Task data below:

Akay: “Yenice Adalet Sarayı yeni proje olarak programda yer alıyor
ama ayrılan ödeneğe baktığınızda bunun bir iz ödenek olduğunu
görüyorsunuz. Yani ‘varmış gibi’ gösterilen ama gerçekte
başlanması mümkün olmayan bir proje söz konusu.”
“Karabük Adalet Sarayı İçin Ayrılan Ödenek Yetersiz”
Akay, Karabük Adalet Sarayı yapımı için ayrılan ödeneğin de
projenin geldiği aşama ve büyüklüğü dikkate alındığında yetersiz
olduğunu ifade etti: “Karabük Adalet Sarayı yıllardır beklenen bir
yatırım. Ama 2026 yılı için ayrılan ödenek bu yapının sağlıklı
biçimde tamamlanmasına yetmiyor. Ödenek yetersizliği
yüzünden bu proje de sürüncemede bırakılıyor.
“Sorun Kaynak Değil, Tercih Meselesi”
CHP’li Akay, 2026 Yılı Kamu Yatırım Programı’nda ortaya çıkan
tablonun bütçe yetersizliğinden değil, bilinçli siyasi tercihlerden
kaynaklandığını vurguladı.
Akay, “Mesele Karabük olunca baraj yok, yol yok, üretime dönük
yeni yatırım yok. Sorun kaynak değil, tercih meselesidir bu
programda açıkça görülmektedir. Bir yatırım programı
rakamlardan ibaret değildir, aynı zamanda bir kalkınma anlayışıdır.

End of Task data.

Please write out only the lines from the one containing "Adalet Sarayı İçin" to the end of the records above, exactly, both ends included.

“Karabük Adalet Sarayı İçin Ayrılan Ödenek Yetersiz”
Akay, Karabük Adalet Sarayı yapımı için ayrılan ödeneğin de
projenin geldiği aşama ve büyüklüğü dikkate alındığında yetersiz
olduğunu ifade etti: “Karabük Adalet Sarayı yıllardır beklenen bir
yatırım. Ama 2026 yılı için ayrılan ödenek bu yapının sağlıklı
biçimde tamamlanmasına yetmiyor. Ödenek yetersizliği
yüzünden bu proje de sürüncemede bırakılıyor.
“Sorun Kaynak Değil, Tercih Meselesi”
CHP’li Akay, 2026 Yılı Kamu Yatırım Programı’nda ortaya çıkan
tablonun bütçe yetersizliğinden değil, bilinçli siyasi tercihlerden
kaynaklandığını vurguladı.
Akay, “Mesele Karabük olunca baraj yok, yol yok, üretime dönük
yeni yatırım yok. Sorun kaynak değil, tercih meselesidir bu
programda açıkça görülmektedir. Bir yatırım programı
rakamlardan ibaret değildir, aynı zamanda bir kalkınma anlayışıdır.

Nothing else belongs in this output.